SELECTED TEXT:

________________

The economy may be going through lean times, but in the view of Carl Gilleard, longstanding chief executive of the Association of Graduate Recruiters – which celebrates its 40th birthday this year – job-seekers have no need to panic yet.
“I came into this industry in the boom time of the late Eighties, but I also saw graduate vacancies plummet when we hit a recession only a couple of years later,” he says. “But having survived a whole series of stop-go cycles, I can honestly say that despondency about your career prospects when times are hard is about as wide of the mark as the assumption that in the good times, simply having a degree somehow automatically entitles you to a fantastic career and enormous salary.”
Adaptability, then, is the order of the day, says Gilleard. “Getting that top-of-the range BMW, a flat in town and the job you have wanted from childhood is still within your grasp, but you need tenacity, flexibility and a rigorous approach to managing your career just as much as you need a good degree.”

________________

DATA EXCERPTS:
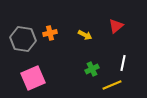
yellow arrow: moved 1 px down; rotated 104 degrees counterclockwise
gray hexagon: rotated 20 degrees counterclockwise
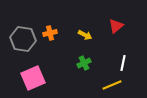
green cross: moved 8 px left, 6 px up
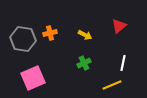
red triangle: moved 3 px right
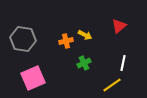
orange cross: moved 16 px right, 8 px down
yellow line: rotated 12 degrees counterclockwise
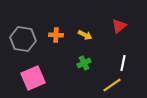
orange cross: moved 10 px left, 6 px up; rotated 16 degrees clockwise
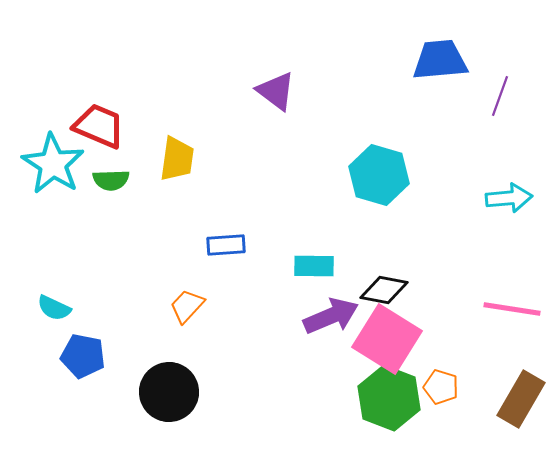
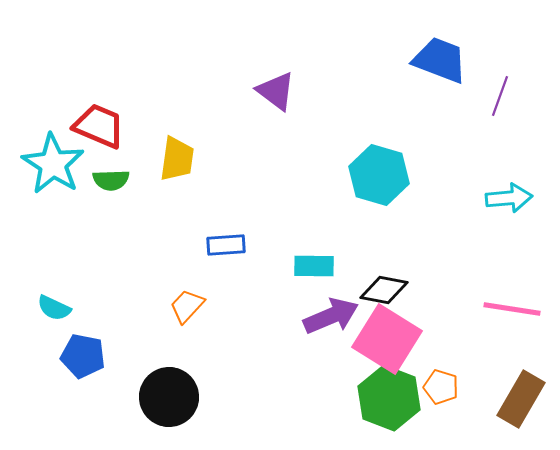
blue trapezoid: rotated 26 degrees clockwise
black circle: moved 5 px down
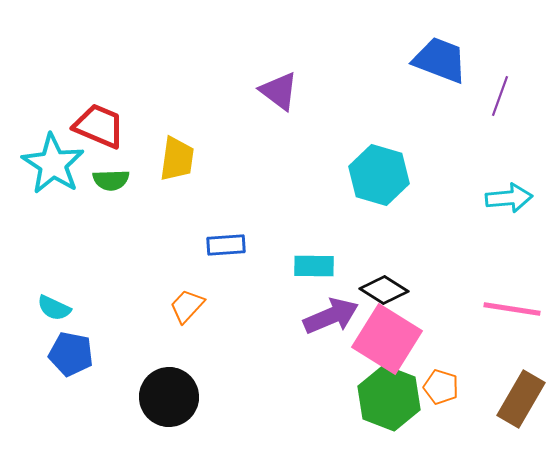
purple triangle: moved 3 px right
black diamond: rotated 21 degrees clockwise
blue pentagon: moved 12 px left, 2 px up
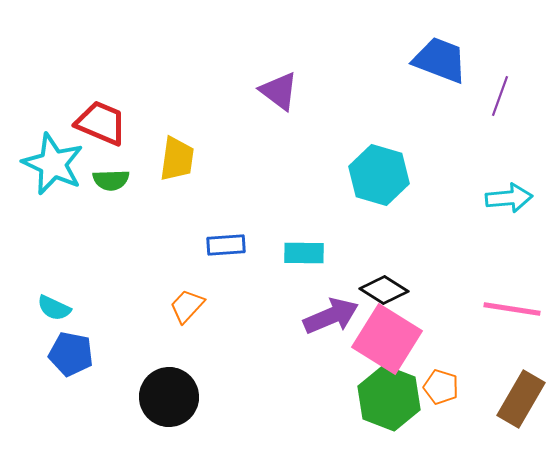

________________

SET PROBLEM: Continue the passage on graduate job prospects, starting after its last sentence.

THE REPLY:
While Gilleard and his organisation are currently urging employers not to abandon their graduate recruitment programmes – “They’ve done that before and it costs an awful lot financially and in terms of firms’ reputations to get them back on track” – he accepts that there will be fewer vacancies, particularly in financial services, this winter.
His advice to new graduates is to be far more aware of overall market forces in employment – “the private sector may be contracting, but the public sector is still in expansionist mode,” he notes – and to be more flexible in terms of who they approach.
Being more mobile with regard to where you are willing to work is another tip, as is learning patience when it comes to getting a foot on the first rung of the career ladder.
“Smaller firms based in the knowledge economy are highly committed recruiters of graduates, but too many job-seekers will still only look at the great big global players that dominate careers fairs and graduate recruitment campaigns,” he says. “Similarly, the trend to go to your home university has all sorts of practical advantages, but if you aren’t prepared to be geographically mobile during a recession, then you will limit your career opportunities still further.”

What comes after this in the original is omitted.